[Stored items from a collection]
################
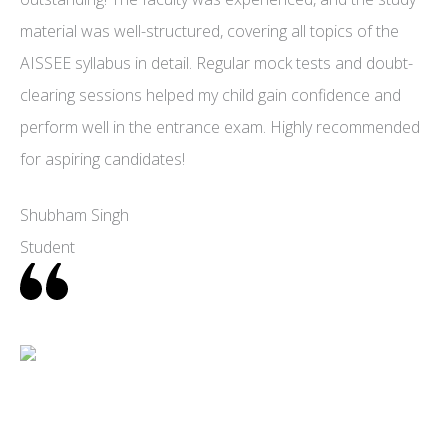
material was well-structured, covering all topics of the
AISSEE syllabus in detail. Regular mock tests and doubt-
clearing sessions helped my child gain confidence and
perform well in the entrance exam. Highly recommended
for aspiring candidates!
Shubham Singh
Student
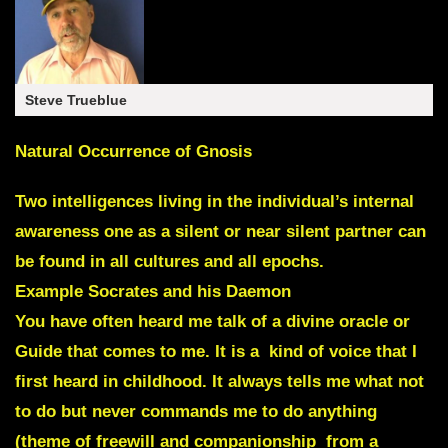
Steve Trueblue
Natural Occurrence of Gnosis
Two intelligences living in the individual’s internal
awareness one as a silent or near silent partner can
be found in all cultures and all epochs.
Example
Socrates and his Daemon
You have often heard me talk of a divine oracle or
Guide that comes to me. It is a kind of voice that I
first heard in childhood. It always tells me what not
to do but never commands me to do anything
(theme of freewill and companionship from a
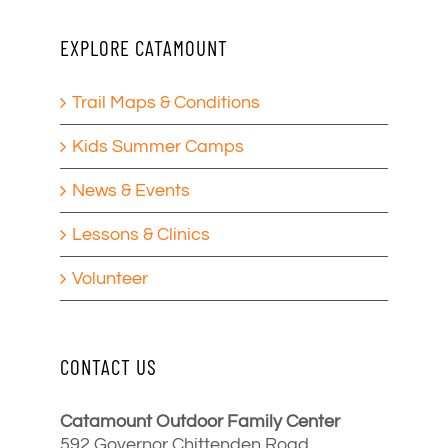
EXPLORE CATAMOUNT
Trail Maps & Conditions
Kids Summer Camps
News & Events
Lessons & Clinics
Volunteer
CONTACT US
Catamount Outdoor Family Center
592 Governor Chittenden Road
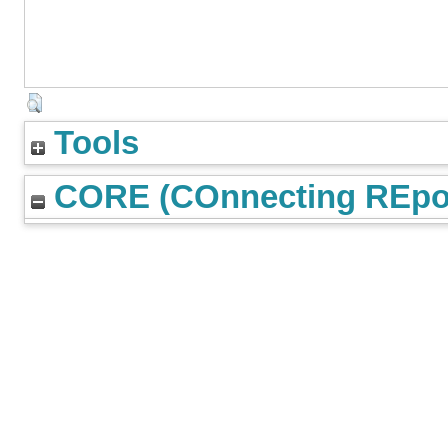
Tools
CORE (COnnecting REpos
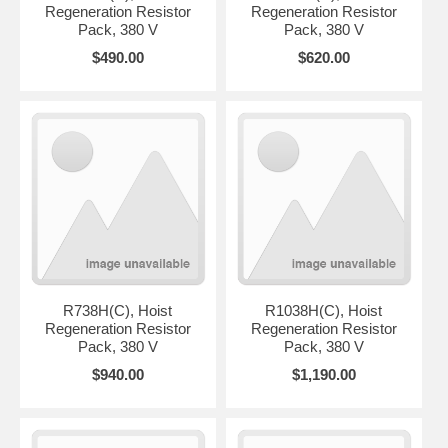
Regeneration Resistor
Regeneration Resistor
Pack, 380 V
Pack, 380 V
$490.00
$620.00
R738H(C), Hoist
R1038H(C), Hoist
Regeneration Resistor
Regeneration Resistor
Pack, 380 V
Pack, 380 V
$940.00
$1,190.00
################
This exercise asks for an exact copy of the lines from the first one in the data through the line that contains "Natural Occurrence of Gnosis", pictures excluded.

material was well-structured, covering all topics of the
AISSEE syllabus in detail. Regular mock tests and doubt-
clearing sessions helped my child gain confidence and
perform well in the entrance exam. Highly recommended
for aspiring candidates!
Shubham Singh
Student
Steve Trueblue
Natural Occurrence of Gnosis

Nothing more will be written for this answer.